The opening title number from Alcina finds the mezzo spinning reams of round, gleaming tone - perhaps not with the purity of an Auger, or the creaminess of a Fleming, but most attractive and seductively caressing to the ear. One is then taken aback at the vehemence with which Kozena bites off the opening phrases of “Where shall I fly?” from Hercules, or the choices made in Orlando’s great mad scene, the voice here acquiring an intensity approaching a guttural quality as the warrior increasingly degenerates into a frighteningly unhinged emotional state. In such moments, there is an aggressiveness of attack and pointed use of text that some may find intermittently controversial; but such devices are never employed without clear dramatic purpose or executed with anything less than impeccable technique. Kozena knows when she needs to put the brakes on her interpretive creativity as well, rendering such a Baroque litmus test as “O! had I Jubal’s Lyre” straightforwardly, with cleanly articulated coloratura and all the requisite aural joy the piece demands. “Dopo notte” from Ariodante provides another example of pyrotechnical polish, and the thrice-familiar “Lascia ch’io pianga” from Rinaldo is re-imagined with ravishing tone, if also a bit of idiosyncratic phrasing.

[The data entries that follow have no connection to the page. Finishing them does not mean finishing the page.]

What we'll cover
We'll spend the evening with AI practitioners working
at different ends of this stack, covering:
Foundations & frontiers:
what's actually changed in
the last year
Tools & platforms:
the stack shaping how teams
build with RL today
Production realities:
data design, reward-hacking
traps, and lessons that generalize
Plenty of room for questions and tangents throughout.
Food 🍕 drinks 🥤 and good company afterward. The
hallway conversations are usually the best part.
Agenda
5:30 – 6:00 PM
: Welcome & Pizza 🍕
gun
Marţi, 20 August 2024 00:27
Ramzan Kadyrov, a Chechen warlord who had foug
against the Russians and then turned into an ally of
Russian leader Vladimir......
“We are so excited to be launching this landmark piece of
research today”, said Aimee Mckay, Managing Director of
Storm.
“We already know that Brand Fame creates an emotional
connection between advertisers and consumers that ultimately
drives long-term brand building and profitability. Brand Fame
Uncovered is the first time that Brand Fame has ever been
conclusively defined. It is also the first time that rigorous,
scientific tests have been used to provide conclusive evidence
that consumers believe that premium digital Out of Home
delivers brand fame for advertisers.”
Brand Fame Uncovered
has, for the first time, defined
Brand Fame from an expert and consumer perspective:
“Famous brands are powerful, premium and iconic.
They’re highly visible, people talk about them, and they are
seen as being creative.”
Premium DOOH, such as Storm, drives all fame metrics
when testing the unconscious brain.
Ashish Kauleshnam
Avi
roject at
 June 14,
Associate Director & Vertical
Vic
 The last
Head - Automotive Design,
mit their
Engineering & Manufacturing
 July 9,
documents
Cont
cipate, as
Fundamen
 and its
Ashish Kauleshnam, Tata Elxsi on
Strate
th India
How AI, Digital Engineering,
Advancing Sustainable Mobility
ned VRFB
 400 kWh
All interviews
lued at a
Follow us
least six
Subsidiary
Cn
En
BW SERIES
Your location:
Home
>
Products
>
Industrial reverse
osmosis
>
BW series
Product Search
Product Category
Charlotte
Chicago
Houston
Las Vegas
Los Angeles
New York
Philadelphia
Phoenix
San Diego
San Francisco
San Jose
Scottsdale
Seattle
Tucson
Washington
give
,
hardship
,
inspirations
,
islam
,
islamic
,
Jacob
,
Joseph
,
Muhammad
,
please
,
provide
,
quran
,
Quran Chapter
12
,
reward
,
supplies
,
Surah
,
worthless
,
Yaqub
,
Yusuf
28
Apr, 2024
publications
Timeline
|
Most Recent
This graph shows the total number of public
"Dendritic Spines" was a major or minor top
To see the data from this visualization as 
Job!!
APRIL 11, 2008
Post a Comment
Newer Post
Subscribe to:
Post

Such contrasts of coloration and individualization of character presentation distinguish the recital throughout. It could be validly argued that her intrinsically feminine timbre is not ideally suited to such mature Handelian “warrior males” as Orlando and Ariodante which potentially benefit from a bit more sheer vocal heft than provided here, but the mournful yearning of the adolescent Sesto is beautifully captured in as lovely a “Cara speme” as heard in memory, gracefully intoned and heartbreakingly realized.
Baroque purists may question Kozena’s dramatically assertive approach to some of these pieces, and even more revisionist listeners may disagree with a choice or two made here - but none should deny that this is one of the most interesting Handel recitals to come along in some time.